Avanti Natale, né freddo né fame : da Natale in là, il freddo se ne va.



Carnevale a casa d'altri, Pasqua a casa tua, Natale in corte.


Carnovale a casa d'altri, Pasqua a casa tua, Natale in corte.



Castagne verdi per Natale sanno molto e poi vanno a male.



Da Natale a Carnevale non c'è vigilia da osservare, se San Mattia non appare.



Da Ognissanti a Natale i fornai perdono il capitale.

Da San Martino a Natale, ogni povero sta male.


Da Santa Lucia a Natale il dì allunga un passo di cane.


La neve Sant'Andrea l'aspetta; se non a Sant'Andrea, a Natale; se non a Natale, più non l'aspettare.



Natale con i tuoi, Pasqua con chi vuoi.


Natale in venerdì, vale due poderi: se viene in domenica, vendi i bovi e compa la melica.



Natale senza danari, carnevale senz'appetito, pasqua senza devozione.

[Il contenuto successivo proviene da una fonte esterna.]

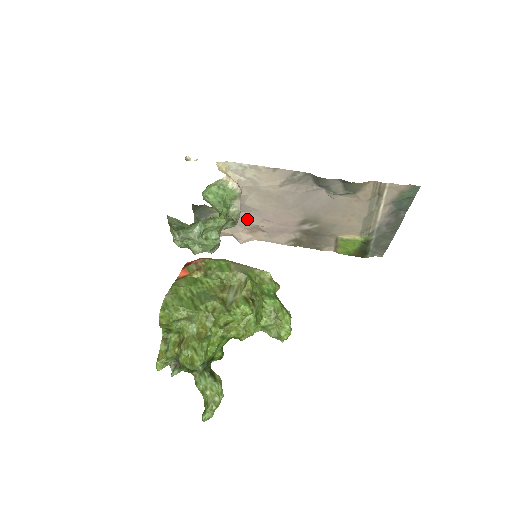
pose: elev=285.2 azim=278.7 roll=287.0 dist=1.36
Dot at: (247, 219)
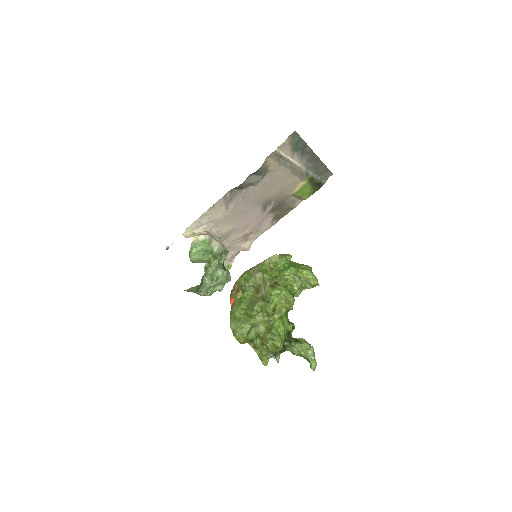
Dot at: (235, 238)
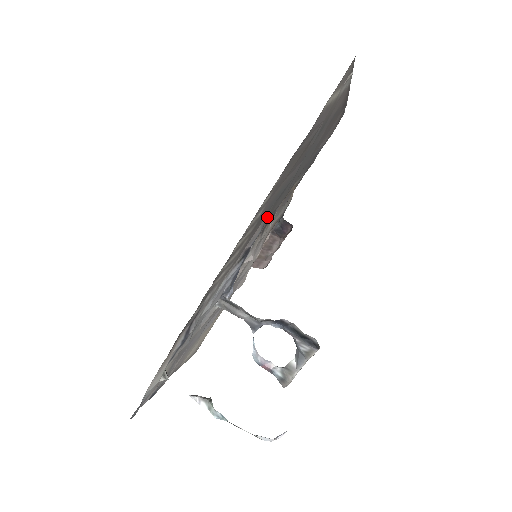
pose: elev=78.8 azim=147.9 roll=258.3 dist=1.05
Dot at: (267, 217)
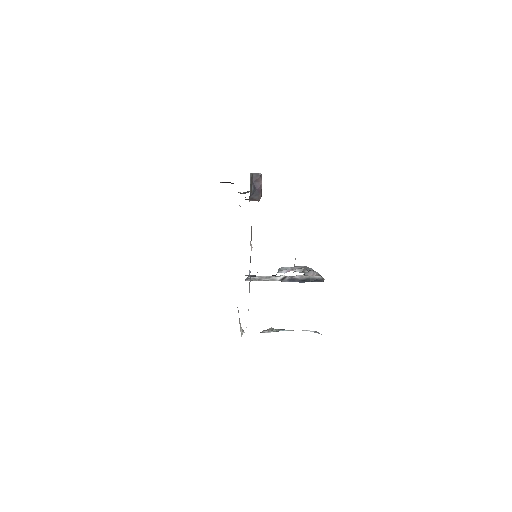
Dot at: occluded
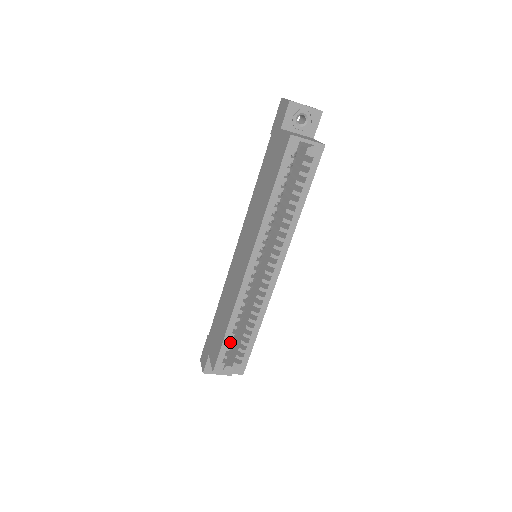
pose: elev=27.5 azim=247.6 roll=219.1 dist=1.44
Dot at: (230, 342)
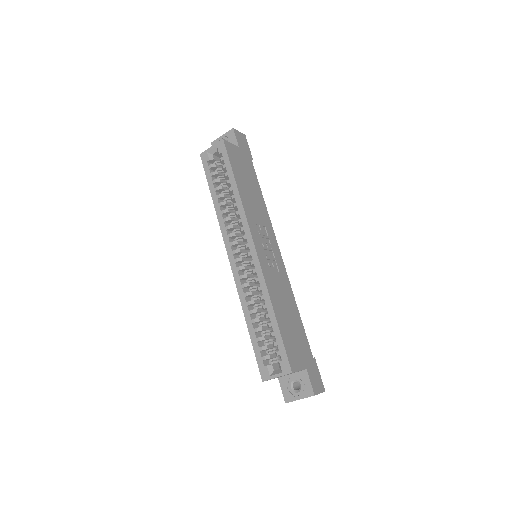
Dot at: (258, 339)
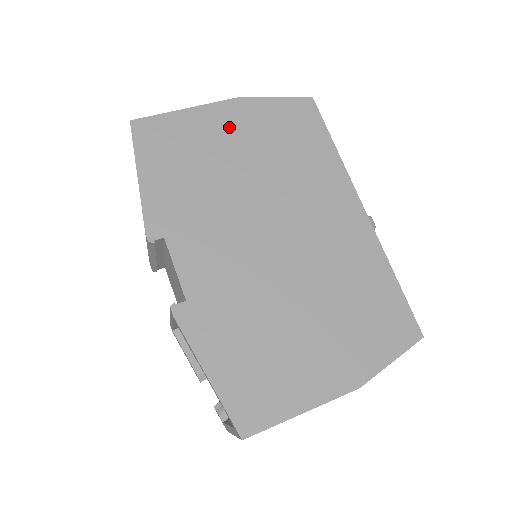
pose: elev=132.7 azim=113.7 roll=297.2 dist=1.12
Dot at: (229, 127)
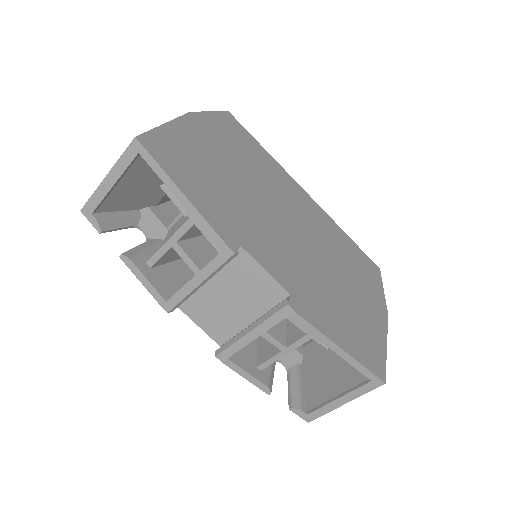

Per Sant'Andrea piglia il porco per la sèa (setola); se tu non lo puoi pigliare, fino a Natale lascialo andare.



Quando l'Angiolo si bagna l'ale, piove fino a Natale.


Quando Natale viene in domenica, vendi la tonica per comprar la melica.



Se tu vedi del formento per Natale, ammazza il cane; se non lo vedi dagli del pane.




Natale asciutto, Pasqua melmosa.

Natale col sole, Pasqua col tizzone, se vuoi che venga una buona stagione.



Natale (25 dicembre) in pantanella, Pasqua in polverella

A Natale, o grosso o piccino, su ogni tavola c'è il tacchino.



Natale viene una volta l'anno, chi non ne profitta, tutto a suo danno.



 Van tanti agnelli a Pasqua quanti buoi a Natale.



Freddo prima di Natale non lo paga alcun quattrino.



 Natale al balcone e Pasqua al tizzone.



A Natale il solicello, a Pasqua il focherello.


 Chiaro il Natale rari i covoni.



 Natale sereno, covoni di meno.



Il tempo dei Santi è già come quello di Natale.



Da San Martino a Natale chi è povero sta male.



Durare da Natale a Santo Stefano.


Se le rondini vedi a San Michele solo dopo il Natale inverno viene.



Chi rinnova a Capodanno, rinnova tutto l'anno.



Da Natale in là il freddo se ne va.



All'Epifania il più grande freddo che ci sia.



Natale con il sole, Pasqua con con il ceppo.



Se metti un ceppo nel camino, Natale è vicino.



Fino a Natale né freddo né fame;
da Natale in là freddo e fame in quantità.




Quando arriva l'Epifania, tutte le feste porta via.